The creature comforts on the Kentucky-Tennessee line are not the same as the old-fashioned appointments at Saratoga or the modern trappings at Del Mar. The jockeys room is a double-wide trailer. Right next to it is a simple, three-story, wooden building where track executives, stewards, placing judges and the media do their work. It was augmented this year by a viewing perch reserved for owners and trainers just a short walk from the paddock. Asphalt paths were poured where gravel had been under foot.

“You don’t want to overreach,” Nicholson said. “We try to do something simple every year as far as an improvement, whether it’s on the guest-service side or on the horsemen’s side. We really concentrated this year on the horsemen’s side, because the guest side was taken care of by finally having a beautiful hotel open at the eighth pole.”

With big purses, big fields and, albeit 1 percent higher, competitive takeout, Kentucky Downs executives might be tempted to reach beyond their grasp with some improvements. Not, however, when it comes to building the prestige of their races.

“When I got here I think we had one graded race. It was a Grade 3,” Nicholson said. “Now we have nine. I would hope after this year we would have even more, and that’s all driven through the purses.”

If there is a goal within immediate reach for Kentucky Downs, it is the anointment of at least one of its races as a Grade 1.

“Honestly, I’m constantly trying to get us attention,” Nicholson said. “In that vein, hopefully it happens.”

→ Study questions
• 1. From the Kentucky Downs passage, write out the part that opens with the words containing "With big purses, big" and closes with "as a Grade 1.".
• 2. According to the Kentucky Downs passage, how many graded races does the track have now?

→ Excerpted data

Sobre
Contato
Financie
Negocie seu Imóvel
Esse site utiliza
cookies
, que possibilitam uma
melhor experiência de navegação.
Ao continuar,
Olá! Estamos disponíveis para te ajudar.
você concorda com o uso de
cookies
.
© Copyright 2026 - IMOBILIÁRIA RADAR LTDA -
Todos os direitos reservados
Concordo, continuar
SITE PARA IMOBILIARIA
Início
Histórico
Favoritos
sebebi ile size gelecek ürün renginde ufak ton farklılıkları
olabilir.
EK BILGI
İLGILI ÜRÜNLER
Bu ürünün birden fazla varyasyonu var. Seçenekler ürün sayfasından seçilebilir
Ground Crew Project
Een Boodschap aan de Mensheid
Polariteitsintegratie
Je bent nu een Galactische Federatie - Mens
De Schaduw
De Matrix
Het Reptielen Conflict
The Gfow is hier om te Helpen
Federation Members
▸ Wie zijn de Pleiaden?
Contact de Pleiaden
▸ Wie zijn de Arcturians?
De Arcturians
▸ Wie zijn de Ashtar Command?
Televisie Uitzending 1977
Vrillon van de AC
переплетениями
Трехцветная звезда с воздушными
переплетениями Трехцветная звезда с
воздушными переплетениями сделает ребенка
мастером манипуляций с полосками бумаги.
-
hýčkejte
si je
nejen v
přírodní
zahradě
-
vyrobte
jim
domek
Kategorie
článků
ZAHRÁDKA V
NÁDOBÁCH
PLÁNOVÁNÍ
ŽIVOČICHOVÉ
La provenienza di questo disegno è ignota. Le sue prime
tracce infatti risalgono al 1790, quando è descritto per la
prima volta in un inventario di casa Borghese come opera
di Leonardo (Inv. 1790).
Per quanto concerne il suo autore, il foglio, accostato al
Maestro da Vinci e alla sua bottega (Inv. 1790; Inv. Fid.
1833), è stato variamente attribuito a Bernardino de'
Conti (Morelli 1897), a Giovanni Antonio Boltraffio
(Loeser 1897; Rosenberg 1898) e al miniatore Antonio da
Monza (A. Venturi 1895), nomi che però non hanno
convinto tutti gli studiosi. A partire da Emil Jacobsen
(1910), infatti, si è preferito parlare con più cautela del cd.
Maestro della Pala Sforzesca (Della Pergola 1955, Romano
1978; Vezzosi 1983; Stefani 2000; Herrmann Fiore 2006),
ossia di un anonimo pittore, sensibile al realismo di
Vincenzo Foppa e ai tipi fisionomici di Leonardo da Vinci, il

→ Set of answers
• 1.
With big purses, big fields and, albeit 1 percent higher, competitive takeout, Kentucky Downs executives might be tempted to reach beyond their grasp with some improvements. Not, however, when it comes to building the prestige of their races.

“When I got here I think we had one graded race. It was a Grade 3,” Nicholson said. “Now we have nine. I would hope after this year we would have even more, and that’s all driven through the purses.”

If there is a goal within immediate reach for Kentucky Downs, it is the anointment of at least one of its races as a Grade 1.

• 2. Nine